When in Athens one ascends the Acropolis, one times a stroll around Syntagma Square to watch the changing of the guard on the hour at the Monument to the Unknown Soldier, one traipses around the Plaka and fends off touts in Monstiraki. One might also visit the famous Agora. Some of these one did this time. Some on previous trips. But as the boys grow older and their tastes develop, Athens reveals other charms to us. For Eoin, the tram trip down to the Georgios Karaiskakis Stadium, home of one of Athens’s two main football teams, Olympiakos, was a long-planned adventure.

In merch heaven at Gate 7

Incidentally, as a travelling family we try to take public transport where we can rather than swan around in taxis or Ubers. Doubtless it would have been easier for us to get a taxi to the Georgios Karaiskakis than take the two separate tram trips we ended up taking. But then we wouldn’t have experienced that most Greek of moments where the tram suddenly jolted to a halt as its path was blocked by a cheekily-parked car right on the lines. The fact it didn’t even have its hazzies on was what was most shocking. Jail time, at least. As it happens, Uber is banned in Athens, but the app still works, redirecting enquiries to taxis. I find that weird.
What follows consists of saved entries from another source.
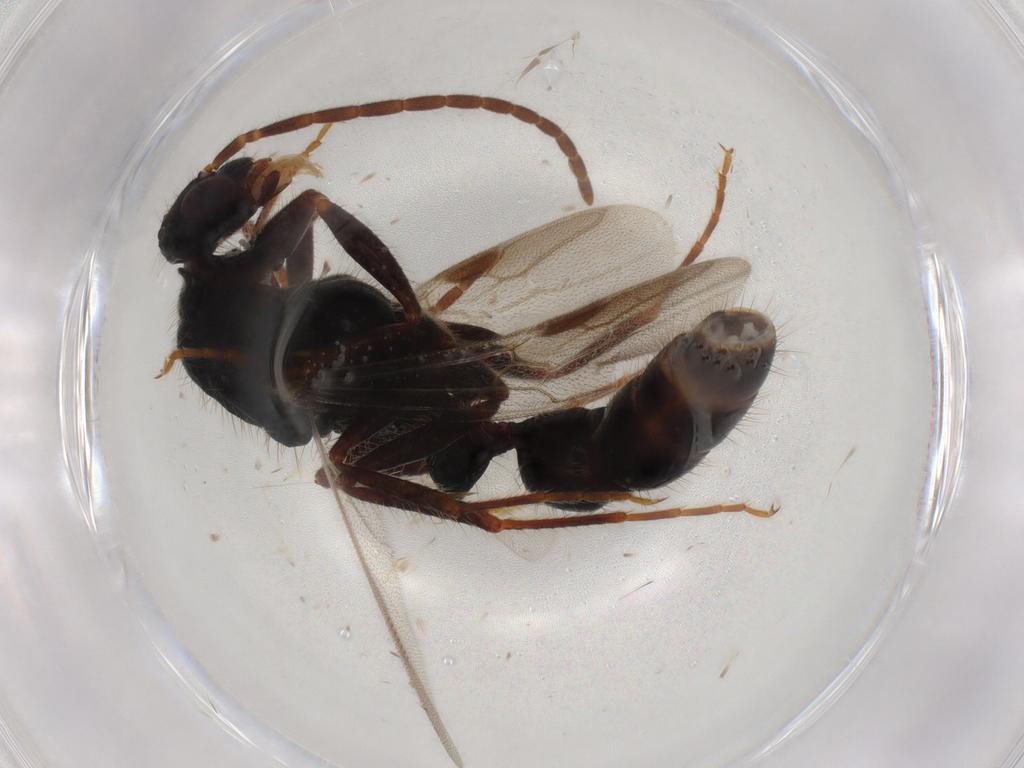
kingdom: Animalia
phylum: Arthropoda
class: Insecta
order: Hymenoptera
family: Formicidae
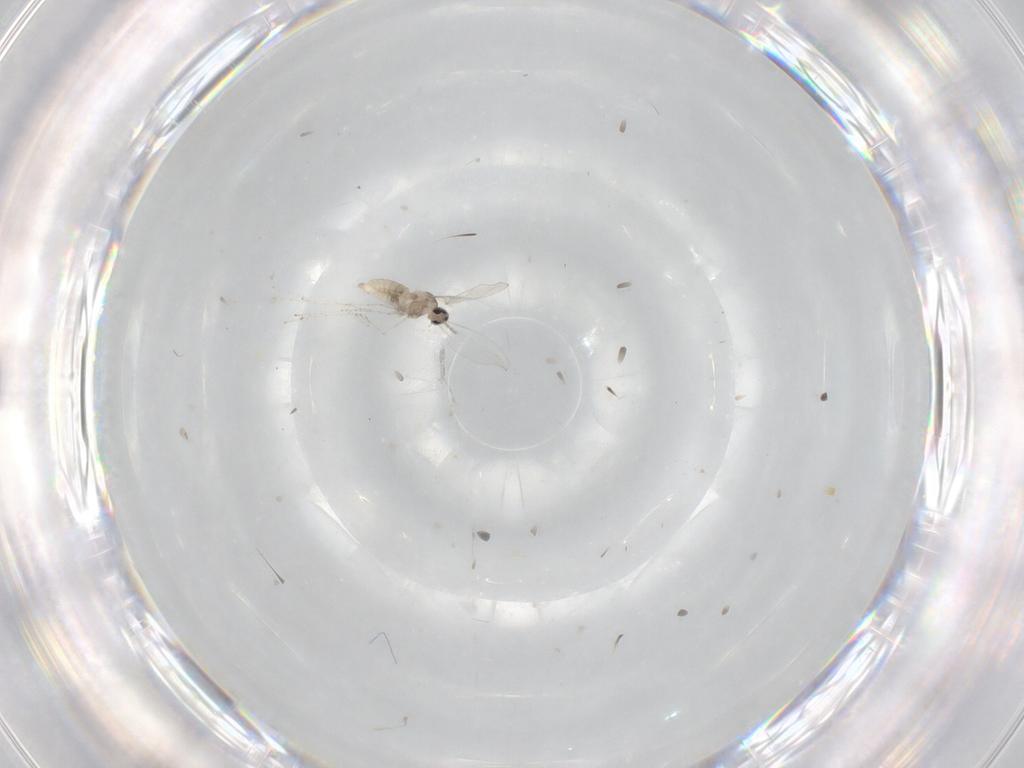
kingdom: Animalia
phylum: Arthropoda
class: Insecta
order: Diptera
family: Cecidomyiidae
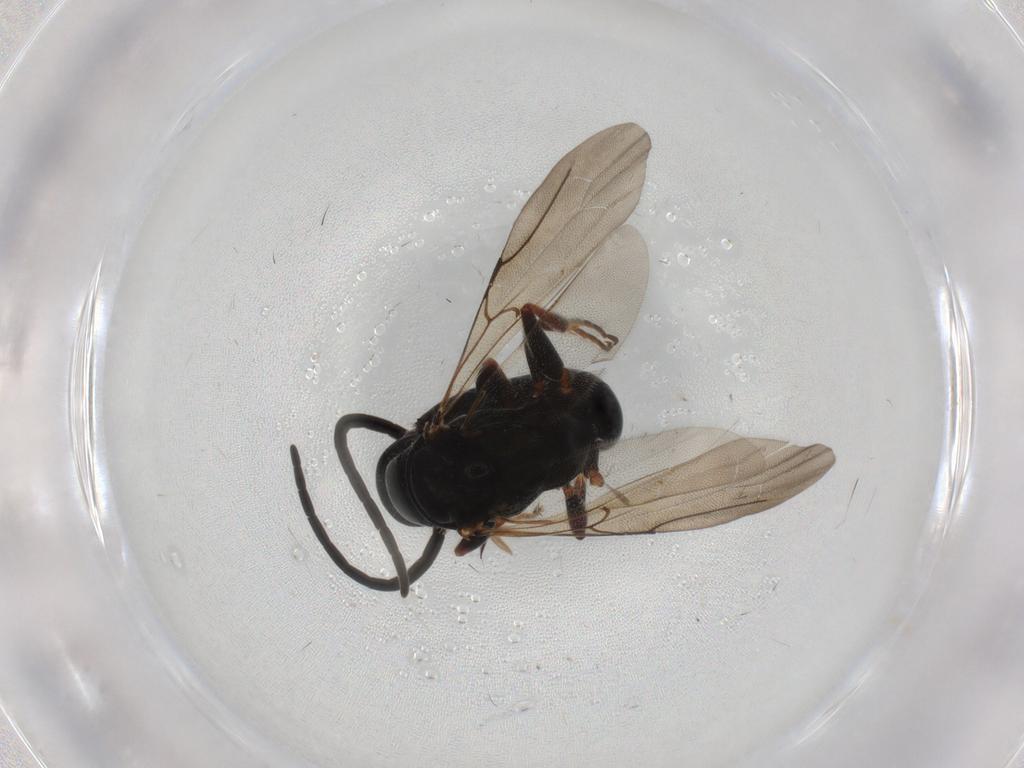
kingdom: Animalia
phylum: Arthropoda
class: Insecta
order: Hymenoptera
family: Bethylidae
Athens has two main football teams: Panathinaikos, and Eoin’s favourite, Olympiakos. There are others, like AEK, but Eoin, practical in these matters, was always going to plump for one of the big two. He’d long ago chosen the red pill, Gate 7, the collective term for Olympiakos fans. We actually walked by said gate in our visit to the merchandise shop, in which Eoin scored a scarf and a kit top. Result!

ΛΟΣ ΑΝΤΖΕΛΕ Comedy Club

Over those two short days there was plenty of flânerie in which eponymous frappés were (for the first time in four years) ordered, such was the unseasonal warmth, and excellent taverna meals enjoyed (see above picture from Το κάτι άλλο). The struggle with the diglossia of Greek public spaces in which strange-looking words like ΛΟΣ ΑΝΤΖΕΛΕ slowly reveal themselves to these rusty eyes to be familiar words like LOS ANGELE(S) began again, as did the acclimation to the traffic and all the cats.

Evening at the Propylaia of the Acropolis

This was, as I mentioned, just a stopgap between Dublin and Zakynthos. On a bright sunny Saturday morning in spring we picked up the car we’d be renting till September and drove around the city, out of Attica, over the Corinth Canal, along the southern edge of the Gulf of Corinth, past Patras, to Killini, and onto the ferry to Zakynthos. After four years, Koukla House awaited.